Professor Terry Simon

The Heat Transfer Lab works with various experiments mainly related to flow in gas turbines and electronics cooling. The group's current focus is gas turbines, electronics cooling, and photovoltaic cell fabrication.

• In gas turbines, the researchers study the flow and heat transfer over turbine cascade endwall, where the flow is operating under high Reynolds number conditions and is highly turbulent with a large range of eddy length scales. Due to the complexity of gas turbine experiments and flow, which includes many simplified models of the real engine, numerical simulations are very helpful in a giving greater insight on the limitations of the test facility and more importantly, the extent to which different numerical models predict the flow in gas turbines. Due to the large range of eddy scales, it has been found by practice that RANS (Reynolds Averaged Navier Stokes) predicts much larger turbulence dissipation which lead to lower levels of turbulence in the cascade. Getting the turbulence right is vital for this kind of flow because it characterizes the mixing within the passage. Therefore, LES models are usually used instead of RANS models. LES requires high computational resources with large RAM and storage memory compared with RANS. The researchers are continuing to use MSI resources to conduct RANS modeling and move into LES simulations using ANSYS Fluent mainly for flow in gas turbines. The researchers have recently begun film cooling experiments and supporting computation for an expanded aspect of the gas turbine heat transfer research. They expect to use RANS and LES turbulence calculations.

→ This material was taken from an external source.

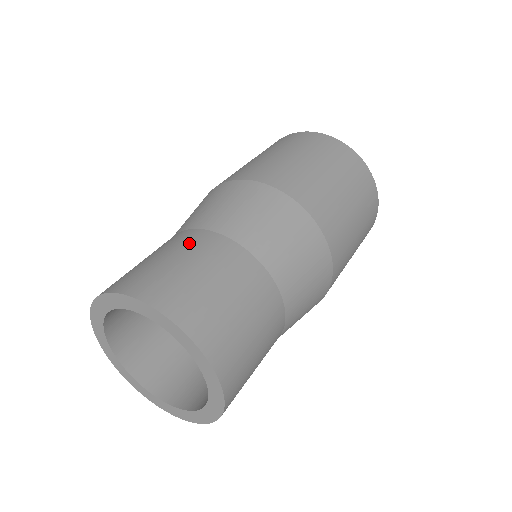
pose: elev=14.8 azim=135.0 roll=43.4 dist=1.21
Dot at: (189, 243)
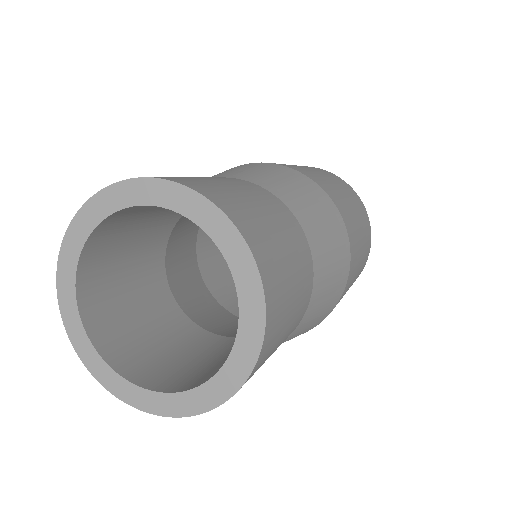
Dot at: (239, 183)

• In the electronics cooling studies, the researchers are looking at unsteady, single-phase flow over electronics devices.

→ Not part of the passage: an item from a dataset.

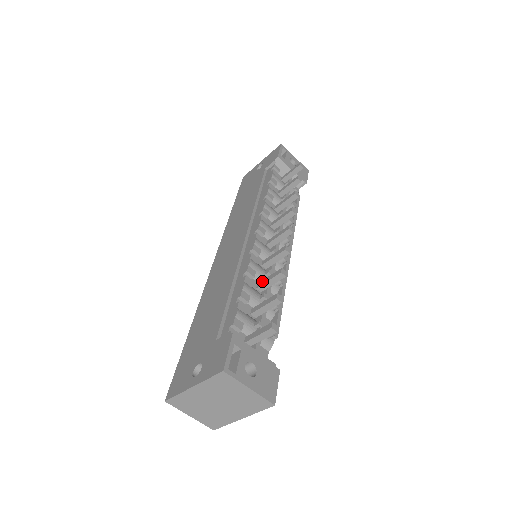
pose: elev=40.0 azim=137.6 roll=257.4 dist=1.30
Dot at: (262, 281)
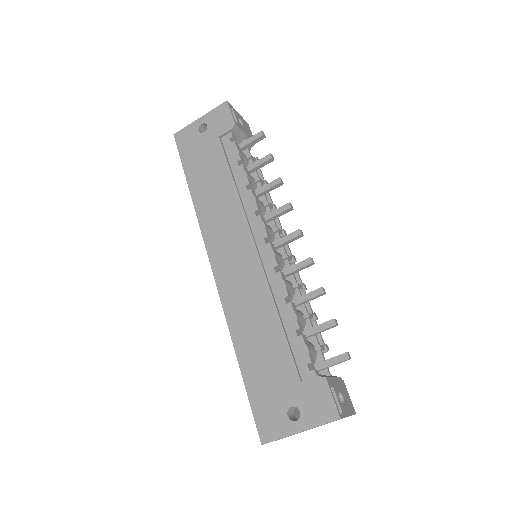
Dot at: (298, 299)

• For the solar cell fabrication work, they are analyzing heat and mass transfer in a CVD device designed for perovskite material use to generate the holes and electrons in the cell.
• Other activity includes simulations of sensors for detecting contaminate levels streams and lakes. These simulations are done with ANSYS. Although they are for laminar flows, they are driven by high-speed actuators, so time resolution dictates long computational run times. They are usually in the micro scale.